Stated task ->
Please quote the stretch of the rows below from their start through the line containing "export const myFeature", reproducing each line verbatim.

— begin —

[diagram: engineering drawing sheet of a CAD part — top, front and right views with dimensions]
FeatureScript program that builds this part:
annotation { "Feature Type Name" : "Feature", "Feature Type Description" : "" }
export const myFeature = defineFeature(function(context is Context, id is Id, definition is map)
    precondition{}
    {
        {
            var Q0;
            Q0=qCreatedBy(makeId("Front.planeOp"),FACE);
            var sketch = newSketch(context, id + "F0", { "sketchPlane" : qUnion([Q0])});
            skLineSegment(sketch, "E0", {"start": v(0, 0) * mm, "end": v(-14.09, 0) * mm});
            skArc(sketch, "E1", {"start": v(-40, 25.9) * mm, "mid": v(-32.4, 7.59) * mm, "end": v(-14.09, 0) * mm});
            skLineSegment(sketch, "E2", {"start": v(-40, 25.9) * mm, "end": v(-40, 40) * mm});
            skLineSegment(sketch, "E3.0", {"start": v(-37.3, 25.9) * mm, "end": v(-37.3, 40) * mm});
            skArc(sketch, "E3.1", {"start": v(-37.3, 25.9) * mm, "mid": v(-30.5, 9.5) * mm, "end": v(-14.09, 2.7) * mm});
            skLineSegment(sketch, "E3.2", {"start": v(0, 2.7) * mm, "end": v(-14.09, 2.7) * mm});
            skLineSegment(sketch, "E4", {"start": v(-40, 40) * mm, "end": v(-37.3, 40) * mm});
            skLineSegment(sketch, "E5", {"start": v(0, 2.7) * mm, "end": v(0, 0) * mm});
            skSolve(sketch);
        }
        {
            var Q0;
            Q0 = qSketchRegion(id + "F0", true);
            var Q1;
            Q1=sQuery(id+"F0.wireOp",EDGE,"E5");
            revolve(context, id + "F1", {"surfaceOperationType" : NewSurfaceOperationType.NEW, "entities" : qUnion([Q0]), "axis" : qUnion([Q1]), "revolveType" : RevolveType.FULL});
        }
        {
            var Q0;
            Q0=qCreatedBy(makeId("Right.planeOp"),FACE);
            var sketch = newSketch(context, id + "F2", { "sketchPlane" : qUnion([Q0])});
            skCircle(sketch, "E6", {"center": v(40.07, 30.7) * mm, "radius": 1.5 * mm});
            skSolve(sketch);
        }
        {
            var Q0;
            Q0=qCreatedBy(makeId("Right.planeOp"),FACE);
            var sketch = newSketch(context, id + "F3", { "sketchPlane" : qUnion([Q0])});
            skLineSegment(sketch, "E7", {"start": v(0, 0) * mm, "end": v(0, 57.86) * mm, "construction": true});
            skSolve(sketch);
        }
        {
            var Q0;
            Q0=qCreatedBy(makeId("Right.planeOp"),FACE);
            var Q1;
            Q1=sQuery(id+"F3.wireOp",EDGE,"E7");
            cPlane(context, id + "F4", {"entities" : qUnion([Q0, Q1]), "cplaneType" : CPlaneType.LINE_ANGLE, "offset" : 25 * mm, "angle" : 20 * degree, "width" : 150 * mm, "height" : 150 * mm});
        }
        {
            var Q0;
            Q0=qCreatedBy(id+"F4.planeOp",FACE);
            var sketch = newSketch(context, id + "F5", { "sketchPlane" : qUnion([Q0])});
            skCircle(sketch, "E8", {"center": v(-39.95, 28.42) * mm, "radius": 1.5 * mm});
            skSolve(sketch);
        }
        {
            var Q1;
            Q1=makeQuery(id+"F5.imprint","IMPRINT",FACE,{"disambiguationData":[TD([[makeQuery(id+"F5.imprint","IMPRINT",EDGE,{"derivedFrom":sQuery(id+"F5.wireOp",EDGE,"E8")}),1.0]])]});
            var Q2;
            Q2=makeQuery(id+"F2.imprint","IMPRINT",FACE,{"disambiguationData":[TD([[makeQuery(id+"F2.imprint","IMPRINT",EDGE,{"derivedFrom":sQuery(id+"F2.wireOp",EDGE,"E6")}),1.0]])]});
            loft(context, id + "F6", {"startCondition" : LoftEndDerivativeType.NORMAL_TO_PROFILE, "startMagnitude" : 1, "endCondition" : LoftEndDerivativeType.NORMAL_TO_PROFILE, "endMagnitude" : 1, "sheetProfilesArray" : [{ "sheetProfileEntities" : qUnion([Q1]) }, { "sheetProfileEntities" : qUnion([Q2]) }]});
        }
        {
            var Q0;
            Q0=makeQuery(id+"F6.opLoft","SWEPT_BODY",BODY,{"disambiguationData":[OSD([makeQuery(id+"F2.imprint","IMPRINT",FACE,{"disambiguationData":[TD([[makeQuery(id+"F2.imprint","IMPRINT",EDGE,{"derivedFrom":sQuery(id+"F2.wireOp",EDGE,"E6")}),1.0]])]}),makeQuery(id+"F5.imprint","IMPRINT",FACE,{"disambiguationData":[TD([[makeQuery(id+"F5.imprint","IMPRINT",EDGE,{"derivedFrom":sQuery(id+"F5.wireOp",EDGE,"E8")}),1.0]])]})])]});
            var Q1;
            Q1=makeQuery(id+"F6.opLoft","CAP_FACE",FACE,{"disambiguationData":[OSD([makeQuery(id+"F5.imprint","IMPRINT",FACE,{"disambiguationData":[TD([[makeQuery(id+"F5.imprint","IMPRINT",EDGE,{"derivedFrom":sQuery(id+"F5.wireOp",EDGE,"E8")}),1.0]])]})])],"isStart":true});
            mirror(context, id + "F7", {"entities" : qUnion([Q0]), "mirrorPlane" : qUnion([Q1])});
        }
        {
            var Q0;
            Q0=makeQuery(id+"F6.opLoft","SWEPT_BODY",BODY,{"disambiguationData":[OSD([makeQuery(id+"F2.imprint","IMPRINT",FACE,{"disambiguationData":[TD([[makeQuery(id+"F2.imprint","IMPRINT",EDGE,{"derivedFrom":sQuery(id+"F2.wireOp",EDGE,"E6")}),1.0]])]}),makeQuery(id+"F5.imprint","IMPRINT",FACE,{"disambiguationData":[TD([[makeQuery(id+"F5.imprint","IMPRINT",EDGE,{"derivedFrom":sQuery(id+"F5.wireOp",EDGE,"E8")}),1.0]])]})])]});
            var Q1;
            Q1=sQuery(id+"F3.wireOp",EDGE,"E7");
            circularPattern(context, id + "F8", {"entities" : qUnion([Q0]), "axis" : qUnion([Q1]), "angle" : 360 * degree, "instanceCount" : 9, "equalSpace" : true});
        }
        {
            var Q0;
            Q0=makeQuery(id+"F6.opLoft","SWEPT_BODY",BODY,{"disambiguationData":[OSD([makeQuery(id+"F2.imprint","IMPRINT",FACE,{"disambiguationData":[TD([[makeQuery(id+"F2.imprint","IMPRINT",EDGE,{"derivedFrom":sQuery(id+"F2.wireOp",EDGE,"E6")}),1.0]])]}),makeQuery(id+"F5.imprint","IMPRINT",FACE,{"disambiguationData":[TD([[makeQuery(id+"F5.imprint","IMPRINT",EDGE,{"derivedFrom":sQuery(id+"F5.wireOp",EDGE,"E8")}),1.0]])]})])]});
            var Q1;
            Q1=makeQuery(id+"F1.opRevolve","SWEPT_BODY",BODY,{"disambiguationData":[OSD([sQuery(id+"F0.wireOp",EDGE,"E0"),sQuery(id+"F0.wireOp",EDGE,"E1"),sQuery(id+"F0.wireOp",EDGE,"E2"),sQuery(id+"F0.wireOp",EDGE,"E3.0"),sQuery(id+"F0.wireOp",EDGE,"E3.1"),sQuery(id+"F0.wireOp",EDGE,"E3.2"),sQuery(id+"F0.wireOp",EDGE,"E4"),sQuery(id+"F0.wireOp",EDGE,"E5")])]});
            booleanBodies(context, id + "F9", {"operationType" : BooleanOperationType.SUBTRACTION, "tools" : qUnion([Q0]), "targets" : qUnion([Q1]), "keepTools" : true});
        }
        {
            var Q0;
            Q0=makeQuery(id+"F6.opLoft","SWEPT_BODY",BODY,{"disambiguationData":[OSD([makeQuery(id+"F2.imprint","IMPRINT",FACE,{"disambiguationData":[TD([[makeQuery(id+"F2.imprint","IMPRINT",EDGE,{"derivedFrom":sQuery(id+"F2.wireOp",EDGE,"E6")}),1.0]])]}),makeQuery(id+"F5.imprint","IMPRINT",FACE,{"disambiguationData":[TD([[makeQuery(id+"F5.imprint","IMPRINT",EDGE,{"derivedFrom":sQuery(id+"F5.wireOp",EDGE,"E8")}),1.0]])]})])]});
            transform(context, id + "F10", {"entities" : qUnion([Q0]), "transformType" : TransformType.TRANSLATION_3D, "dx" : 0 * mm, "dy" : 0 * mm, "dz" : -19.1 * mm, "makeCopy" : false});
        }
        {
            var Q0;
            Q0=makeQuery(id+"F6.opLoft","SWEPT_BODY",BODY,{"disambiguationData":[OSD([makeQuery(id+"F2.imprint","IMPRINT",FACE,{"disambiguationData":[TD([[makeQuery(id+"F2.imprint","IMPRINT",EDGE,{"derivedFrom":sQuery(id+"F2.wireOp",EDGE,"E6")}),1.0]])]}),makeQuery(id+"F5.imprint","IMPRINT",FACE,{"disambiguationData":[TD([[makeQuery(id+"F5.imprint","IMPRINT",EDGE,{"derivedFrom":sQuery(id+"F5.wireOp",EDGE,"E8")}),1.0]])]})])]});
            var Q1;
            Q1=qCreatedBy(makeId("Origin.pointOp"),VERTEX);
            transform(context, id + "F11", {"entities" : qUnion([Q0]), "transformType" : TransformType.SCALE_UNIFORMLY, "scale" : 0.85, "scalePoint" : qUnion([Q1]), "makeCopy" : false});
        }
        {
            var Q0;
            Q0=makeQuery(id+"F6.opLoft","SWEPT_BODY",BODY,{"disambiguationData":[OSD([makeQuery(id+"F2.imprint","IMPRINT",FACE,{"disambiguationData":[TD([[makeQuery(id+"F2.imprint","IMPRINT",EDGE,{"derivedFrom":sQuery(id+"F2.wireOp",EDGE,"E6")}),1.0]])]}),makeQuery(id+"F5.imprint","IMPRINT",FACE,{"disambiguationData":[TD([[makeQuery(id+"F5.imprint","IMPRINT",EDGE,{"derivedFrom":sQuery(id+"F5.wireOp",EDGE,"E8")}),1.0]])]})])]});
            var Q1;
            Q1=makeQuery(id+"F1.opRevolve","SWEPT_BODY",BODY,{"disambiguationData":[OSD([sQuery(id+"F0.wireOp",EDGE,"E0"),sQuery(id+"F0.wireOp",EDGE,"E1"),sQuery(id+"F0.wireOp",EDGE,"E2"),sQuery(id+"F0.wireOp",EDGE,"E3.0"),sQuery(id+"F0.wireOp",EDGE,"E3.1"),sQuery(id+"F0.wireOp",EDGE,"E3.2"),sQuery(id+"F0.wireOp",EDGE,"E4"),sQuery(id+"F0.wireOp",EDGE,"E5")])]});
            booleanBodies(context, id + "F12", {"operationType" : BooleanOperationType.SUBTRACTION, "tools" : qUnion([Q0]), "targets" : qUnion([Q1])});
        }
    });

— end —

Output below ->
[diagram: engineering drawing sheet of a CAD part — top, front and right views with dimensions]
FeatureScript program that builds this part:
annotation { "Feature Type Name" : "Feature", "Feature Type Description" : "" }
export const myFeature = defineFeature(function(context is Context, id is Id, definition is map)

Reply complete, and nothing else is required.